Sunday, April 10, 2011

Mentees Advice Round-Up: Emotional Hit, Persistence, Self-Trust, Who/Why, Marketing and Story


It's been about seven months since we were selected for the SCBWI Illustration Mentorship Program, and we've decided to each pick one thing that we've learned to share with you all.

The emotional hit


When emotion is mentioned by Loren Long, Ashley Bryant, Jon Scieszka, Marion Dane Bauer, Jennifer Choldenko, Allen Zadoff, and Arthur Levine, I take notice!.  I get it...we have to create from emotional truth, and convey it in a real (not stagey, or -ick!- preachy) way. Why?  What I’ve gleaned from all those marvelous talks was that emotion provides connection with our readers. And if we connect, our books have a chance of becoming the “trusted friends” Loren Long spoke about. Personally, that’s at the heart of why I want to create children’s books. I still visit with my trusted friends from childhood. I keep this concept in mind throughout the process of illustrating.

Persistence Pays Off

By Eliza Wheeler 

Advice from many of the speakers, as well as from the mentors, that stuck with me:

“Don’t be too hasty to start your career.”  “Keep creating great work, keep putting it out there.” “We want to see that you’re in this for the long run.”

Rather than just focusing on trying to get one story published, work on many ideas and show that you’re not just dipping your toes in the water. Or as literary agent Steven Malk said, “Don’t dabble.” Publishers and agents are interested in you as an author/illustrator, not just one good idea you might have. They want to invest in your future.

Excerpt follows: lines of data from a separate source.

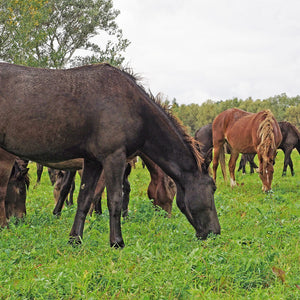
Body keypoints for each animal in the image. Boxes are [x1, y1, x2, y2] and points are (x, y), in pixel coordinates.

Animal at [0, 62, 220, 246]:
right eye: (213, 188)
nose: (215, 232)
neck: (135, 107)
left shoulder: (92, 161)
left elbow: (84, 198)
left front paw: (75, 240)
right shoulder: (114, 157)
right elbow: (114, 198)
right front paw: (117, 242)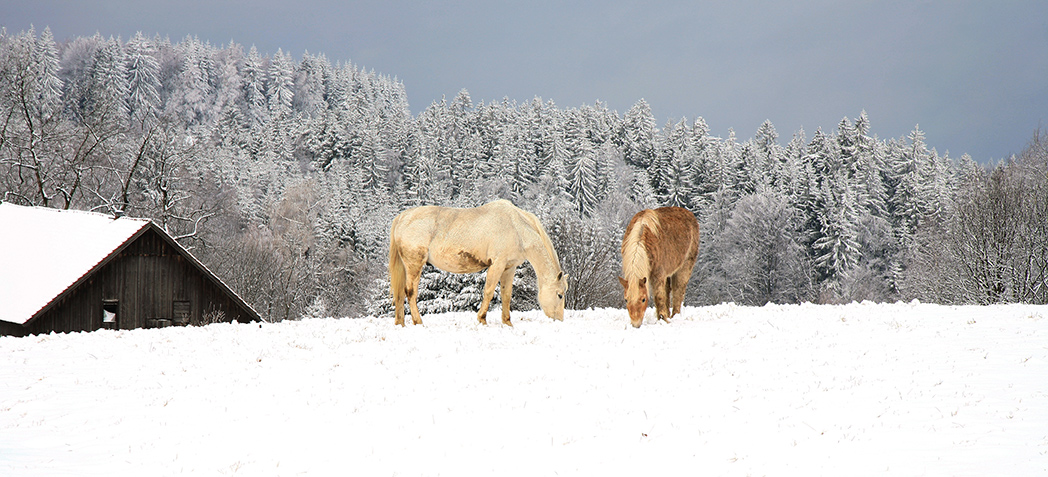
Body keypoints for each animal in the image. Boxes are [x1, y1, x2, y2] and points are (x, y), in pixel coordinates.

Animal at [387, 200, 570, 327]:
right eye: (560, 295)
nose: (560, 320)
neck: (516, 227)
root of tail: (402, 217)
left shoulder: (509, 268)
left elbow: (506, 295)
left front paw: (507, 322)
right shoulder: (497, 264)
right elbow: (488, 291)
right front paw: (482, 319)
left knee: (400, 293)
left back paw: (401, 323)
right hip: (414, 264)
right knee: (410, 292)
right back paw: (418, 322)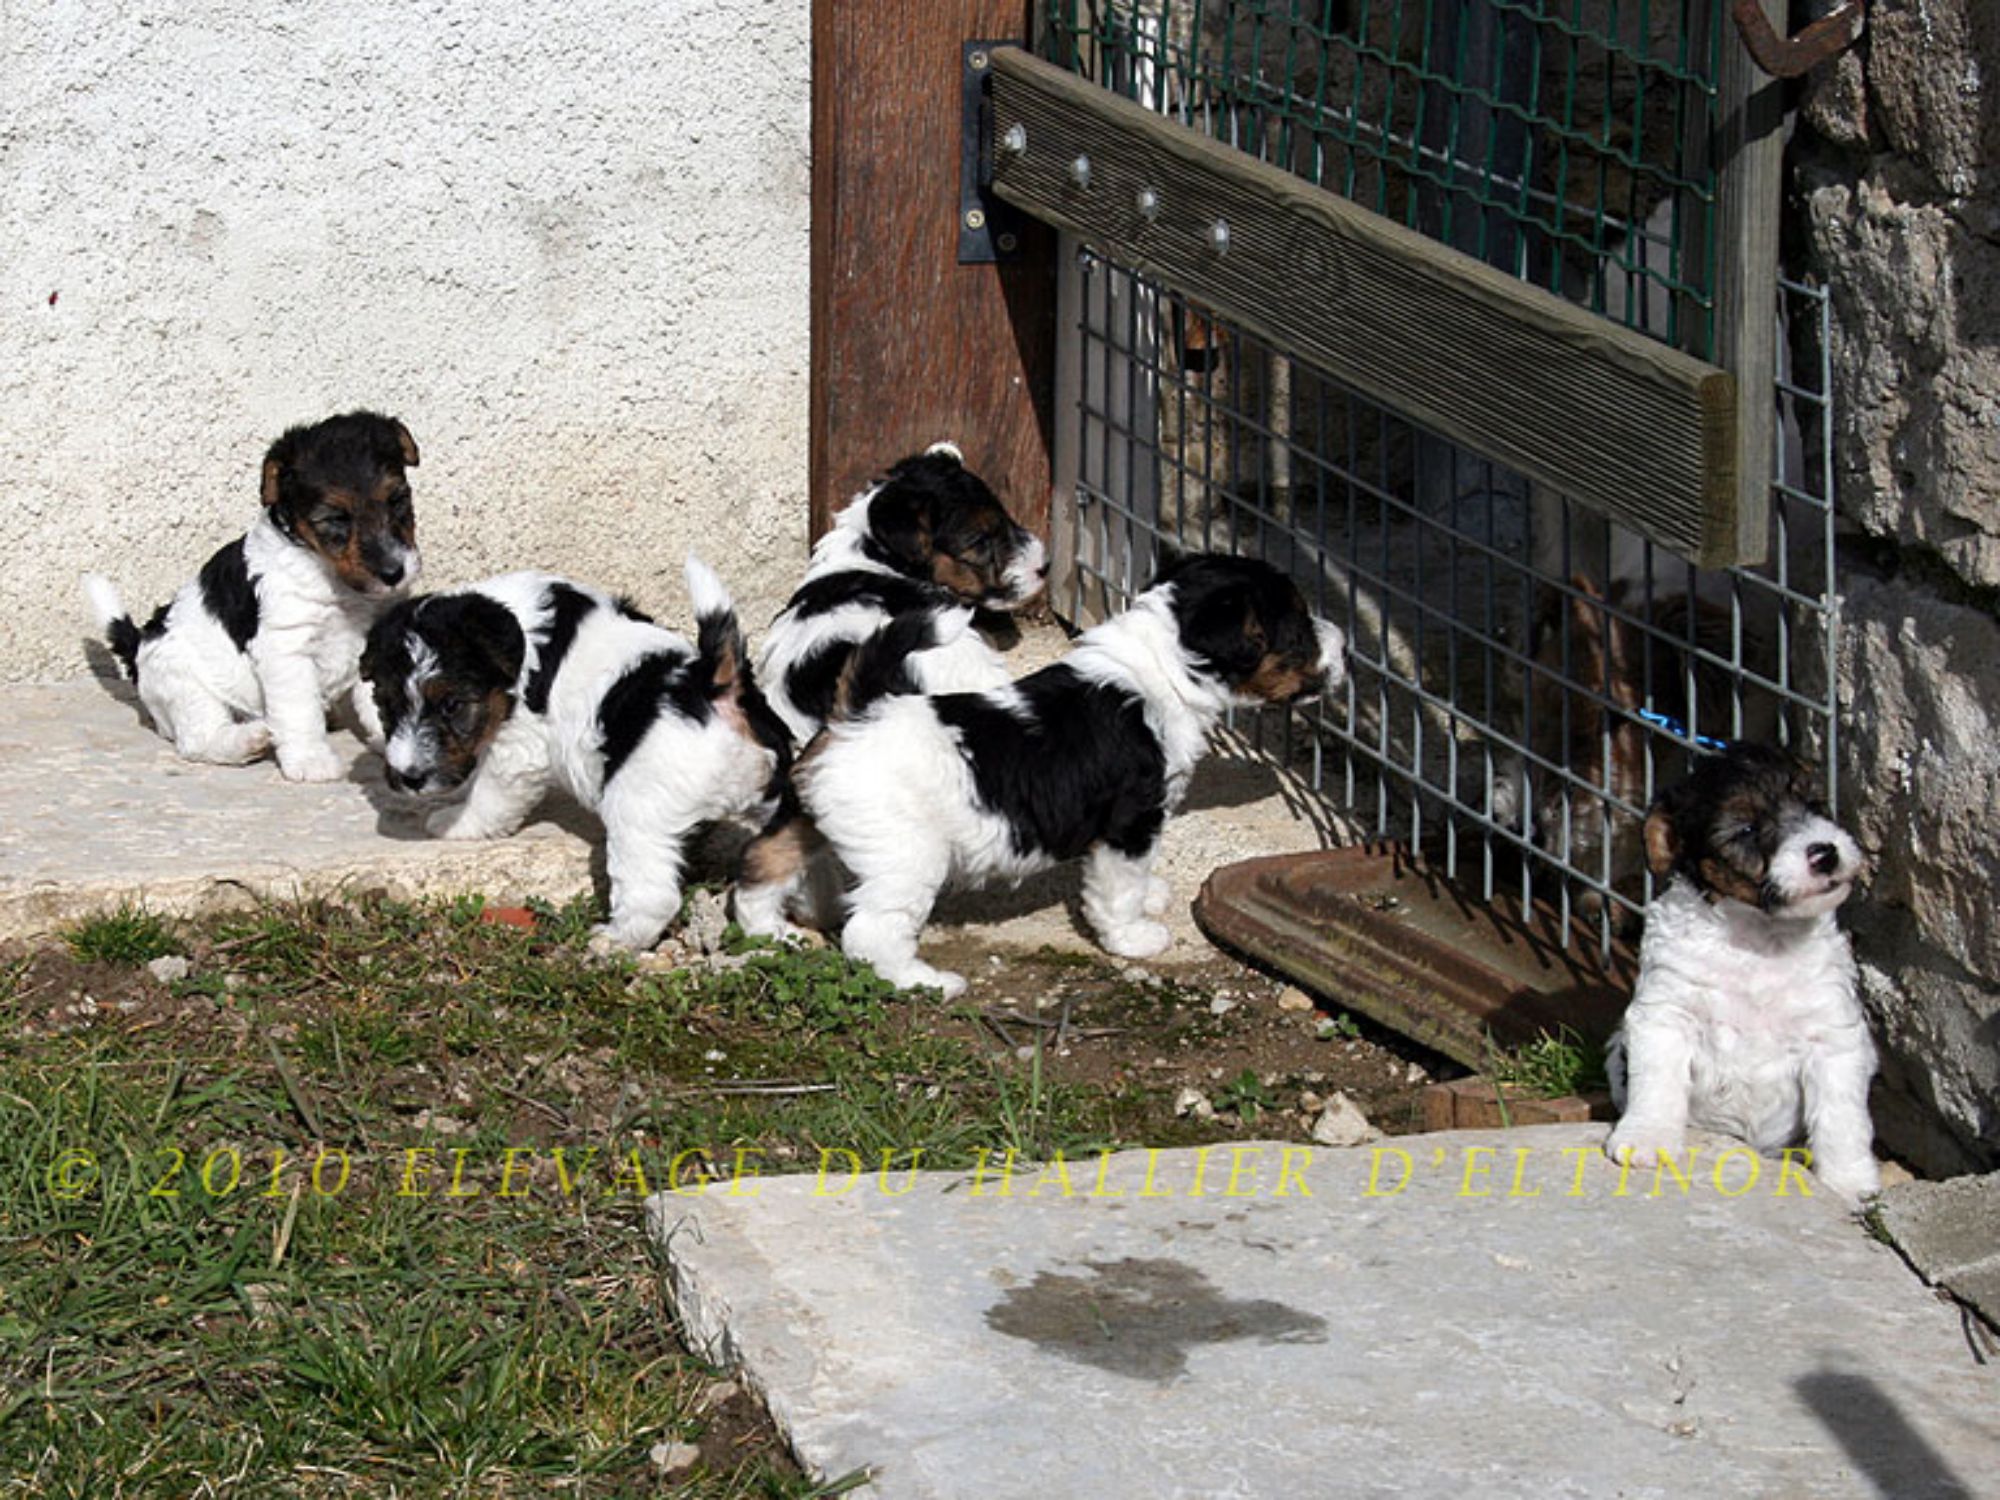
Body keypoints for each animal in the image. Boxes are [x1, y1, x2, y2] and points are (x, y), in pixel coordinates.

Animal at [84, 410, 422, 782]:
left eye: (398, 500)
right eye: (334, 518)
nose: (394, 573)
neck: (332, 578)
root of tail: (140, 642)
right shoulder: (286, 647)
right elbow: (299, 711)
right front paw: (310, 760)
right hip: (185, 684)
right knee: (200, 739)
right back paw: (249, 739)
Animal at [360, 558, 789, 952]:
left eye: (452, 705)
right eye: (386, 706)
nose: (408, 777)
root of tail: (715, 688)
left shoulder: (518, 749)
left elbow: (489, 798)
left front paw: (455, 823)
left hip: (637, 812)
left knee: (654, 895)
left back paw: (615, 941)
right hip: (780, 806)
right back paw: (770, 931)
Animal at [735, 552, 1346, 997]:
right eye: (1296, 629)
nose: (1344, 642)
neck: (1158, 670)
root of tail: (858, 716)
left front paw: (1152, 897)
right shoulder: (1131, 822)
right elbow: (1119, 889)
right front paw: (1134, 937)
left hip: (803, 820)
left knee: (761, 871)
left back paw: (771, 931)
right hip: (907, 858)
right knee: (873, 932)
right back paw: (926, 983)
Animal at [1603, 741, 1880, 1200]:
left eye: (1813, 803)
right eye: (1746, 830)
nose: (1826, 853)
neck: (1759, 939)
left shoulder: (1833, 1037)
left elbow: (1840, 1116)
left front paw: (1849, 1182)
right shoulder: (1665, 1014)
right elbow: (1656, 1082)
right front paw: (1646, 1140)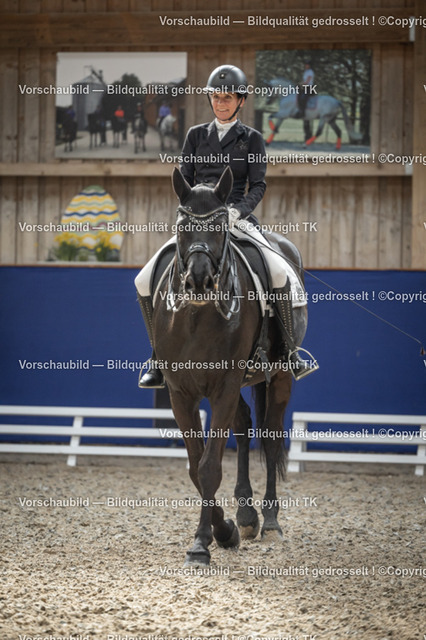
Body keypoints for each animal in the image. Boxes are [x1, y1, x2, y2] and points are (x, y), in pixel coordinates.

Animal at [150, 166, 308, 566]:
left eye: (221, 224)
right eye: (182, 225)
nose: (199, 280)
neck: (197, 315)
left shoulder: (223, 386)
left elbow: (209, 467)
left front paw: (203, 543)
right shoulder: (181, 393)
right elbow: (196, 466)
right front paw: (225, 530)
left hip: (278, 376)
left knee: (270, 436)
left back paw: (269, 521)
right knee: (243, 427)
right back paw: (247, 516)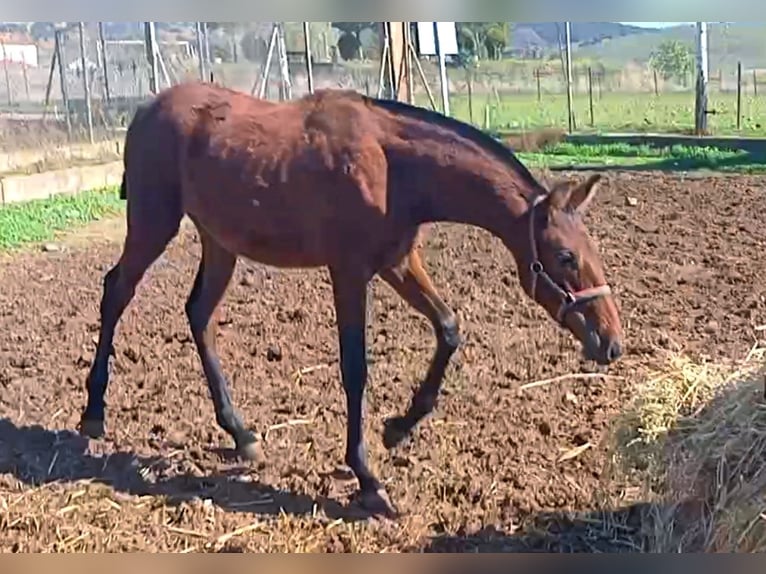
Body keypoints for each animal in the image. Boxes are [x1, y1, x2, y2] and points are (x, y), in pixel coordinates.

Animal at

I often feel impatient with the process of getting published – but taking the time up front to hone your craft (by creating constantly) will pay off in the long run.

Trust Yourself

By Andrea Offermann

This is something I took from the mentorship program specifically. After visiting with all the mentors I looked through my notes and found that each one of them had responded to different aspects of my portfolio, sometimes even liking images or sequences that another mentor had recommended I take out. At first I was confused and felt that after talking to these 6 great minds and soaking up their imput I had ended up right at the start. But then I realized that they had all chosen to speak to me because something in my portfolio had resonated with them, they had liked something I had done. This convinced me that throughout learning about professionalizing my career and my work it is also important to trust my own choices.

The Who? and the Why?


The past 6 months has been a major step forward in focus. Mostly, it has been relentless focus on the work that comes from answering two major questions:

1) Who are these books for?
2) Why would they want to read them?

There are sub-questions to these, and of course the matter of matching my style (How) to the right subject (What). Bit these seem more easily resolved when set against the Who? and the Why?

Marketing matters

It's easy to grow frustrated when you keep sending samples out only to have nothing happen, and my tendency then is to start sending out samples less and less as that growing frustration starts to make everything feel like a waste of time and energy.  One of the big things I left the conference with was the confirmation that you could be the next Chris van Allsburg, but if you don't stay on a busy publishers radar through frequent reminders, it doesn't matter.  For me, it was a matter of changing how I presented my samples ( thank you David Diaz).  Instead of sending individual samples, I took David's advice about sending a perfect bound compilation of my best samples.  Out of 20, I heard back on one, and was able to secure a book deal.  I guess the end result is, when your advertising  repeatedly doesn't work, stop spinning your wheels.  Shake it up, change things, and try again.

In the end, it's all about the story

One message I took away from my sessions with our mentors last summer as well as from the Illustrators' Intensive at the SCBWI NYC conference: story trumps all.
You can have the most impressive technique in the world but if your illustrations don't help tell the story, then it doesn't matter. This advice even applied to the makeup of my porfolio pieces: the ones that the mentors liked the most were ones that told a story with character interaction (where characters could be inanimate objects) and emotion. I also needed to show that I could draw a sequence of images that told a story.
The same principle applies to format. No matter how fancy the bells and whistles on a digital picture book, if it doesn't have a good STORY, then it's not going to succeed.